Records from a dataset
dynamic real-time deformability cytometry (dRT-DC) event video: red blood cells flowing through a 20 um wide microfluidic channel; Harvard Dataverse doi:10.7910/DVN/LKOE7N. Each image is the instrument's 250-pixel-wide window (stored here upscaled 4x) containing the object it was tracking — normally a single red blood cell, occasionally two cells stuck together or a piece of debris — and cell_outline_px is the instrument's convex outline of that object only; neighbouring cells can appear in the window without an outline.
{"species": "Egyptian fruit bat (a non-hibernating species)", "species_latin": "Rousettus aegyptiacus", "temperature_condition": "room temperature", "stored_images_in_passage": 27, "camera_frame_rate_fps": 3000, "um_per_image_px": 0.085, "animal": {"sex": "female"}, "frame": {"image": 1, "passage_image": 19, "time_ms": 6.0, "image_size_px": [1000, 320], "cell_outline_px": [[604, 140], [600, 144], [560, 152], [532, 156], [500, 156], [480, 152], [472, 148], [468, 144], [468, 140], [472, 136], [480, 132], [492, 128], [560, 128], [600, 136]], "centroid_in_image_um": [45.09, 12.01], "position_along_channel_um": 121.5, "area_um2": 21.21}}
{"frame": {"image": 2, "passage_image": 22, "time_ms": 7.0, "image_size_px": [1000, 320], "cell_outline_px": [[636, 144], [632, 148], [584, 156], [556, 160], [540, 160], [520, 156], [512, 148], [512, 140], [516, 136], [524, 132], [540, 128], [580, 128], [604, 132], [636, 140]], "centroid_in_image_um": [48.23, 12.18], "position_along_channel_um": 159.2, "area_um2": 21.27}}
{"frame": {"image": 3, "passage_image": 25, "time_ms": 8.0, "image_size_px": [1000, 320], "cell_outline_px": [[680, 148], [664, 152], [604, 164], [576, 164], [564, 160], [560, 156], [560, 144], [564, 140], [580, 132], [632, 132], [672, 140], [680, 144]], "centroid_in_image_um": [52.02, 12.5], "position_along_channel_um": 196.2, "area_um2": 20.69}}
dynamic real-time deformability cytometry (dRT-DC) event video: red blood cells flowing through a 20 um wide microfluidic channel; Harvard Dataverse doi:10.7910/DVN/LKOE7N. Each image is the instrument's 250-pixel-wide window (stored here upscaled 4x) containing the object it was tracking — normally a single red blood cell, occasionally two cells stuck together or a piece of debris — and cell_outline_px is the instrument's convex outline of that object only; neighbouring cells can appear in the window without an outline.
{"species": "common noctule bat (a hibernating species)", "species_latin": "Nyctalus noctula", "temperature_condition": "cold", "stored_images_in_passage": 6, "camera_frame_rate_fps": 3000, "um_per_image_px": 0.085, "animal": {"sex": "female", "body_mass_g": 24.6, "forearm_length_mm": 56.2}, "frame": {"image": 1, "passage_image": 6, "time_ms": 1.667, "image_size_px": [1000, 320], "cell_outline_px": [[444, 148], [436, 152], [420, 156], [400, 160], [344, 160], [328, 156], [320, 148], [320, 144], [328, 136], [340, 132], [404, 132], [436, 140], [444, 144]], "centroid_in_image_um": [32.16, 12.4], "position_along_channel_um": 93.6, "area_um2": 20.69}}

## The exercise
Faithfully copy every entry, leaving nothing out.

## Answer to this task
dynamic real-time deformability cytometry (dRT-DC) event video: red blood cells flowing through a 20 um wide microfluidic channel; Harvard Dataverse doi:10.7910/DVN/LKOE7N. Each image is the instrument's 250-pixel-wide window (stored here upscaled 4x) containing the object it was tracking — normally a single red blood cell, occasionally two cells stuck together or a piece of debris — and cell_outline_px is the instrument's convex outline of that object only; neighbouring cells can appear in the window without an outline.
{"species": "Egyptian fruit bat (a non-hibernating species)", "species_latin": "Rousettus aegyptiacus", "temperature_condition": "room temperature", "stored_images_in_passage": 27, "camera_frame_rate_fps": 3000, "um_per_image_px": 0.085, "animal": {"sex": "female"}, "frame": {"image": 1, "passage_image": 19, "time_ms": 6.0, "image_size_px": [1000, 320], "cell_outline_px": [[604, 140], [600, 144], [560, 152], [532, 156], [500, 156], [480, 152], [472, 148], [468, 144], [468, 140], [472, 136], [480, 132], [492, 128], [560, 128], [600, 136]], "centroid_in_image_um": [45.09, 12.01], "position_along_channel_um": 121.5, "area_um2": 21.21}}
{"frame": {"image": 2, "passage_image": 22, "time_ms": 7.0, "image_size_px": [1000, 320], "cell_outline_px": [[636, 144], [632, 148], [584, 156], [556, 160], [540, 160], [520, 156], [512, 148], [512, 140], [516, 136], [524, 132], [540, 128], [580, 128], [604, 132], [636, 140]], "centroid_in_image_um": [48.23, 12.18], "position_along_channel_um": 159.2, "area_um2": 21.27}}
{"frame": {"image": 3, "passage_image": 25, "time_ms": 8.0, "image_size_px": [1000, 320], "cell_outline_px": [[680, 148], [664, 152], [604, 164], [576, 164], [564, 160], [560, 156], [560, 144], [564, 140], [580, 132], [632, 132], [672, 140], [680, 144]], "centroid_in_image_um": [52.02, 12.5], "position_along_channel_um": 196.2, "area_um2": 20.69}}
dynamic real-time deformability cytometry (dRT-DC) event video: red blood cells flowing through a 20 um wide microfluidic channel; Harvard Dataverse doi:10.7910/DVN/LKOE7N. Each image is the instrument's 250-pixel-wide window (stored here upscaled 4x) containing the object it was tracking — normally a single red blood cell, occasionally two cells stuck together or a piece of debris — and cell_outline_px is the instrument's convex outline of that object only; neighbouring cells can appear in the window without an outline.
{"species": "common noctule bat (a hibernating species)", "species_latin": "Nyctalus noctula", "temperature_condition": "cold", "stored_images_in_passage": 6, "camera_frame_rate_fps": 3000, "um_per_image_px": 0.085, "animal": {"sex": "female", "body_mass_g": 24.6, "forearm_length_mm": 56.2}, "frame": {"image": 1, "passage_image": 6, "time_ms": 1.667, "image_size_px": [1000, 320], "cell_outline_px": [[444, 148], [436, 152], [420, 156], [400, 160], [344, 160], [328, 156], [320, 148], [320, 144], [328, 136], [340, 132], [404, 132], [436, 140], [444, 144]], "centroid_in_image_um": [32.16, 12.4], "position_along_channel_um": 93.6, "area_um2": 20.69}}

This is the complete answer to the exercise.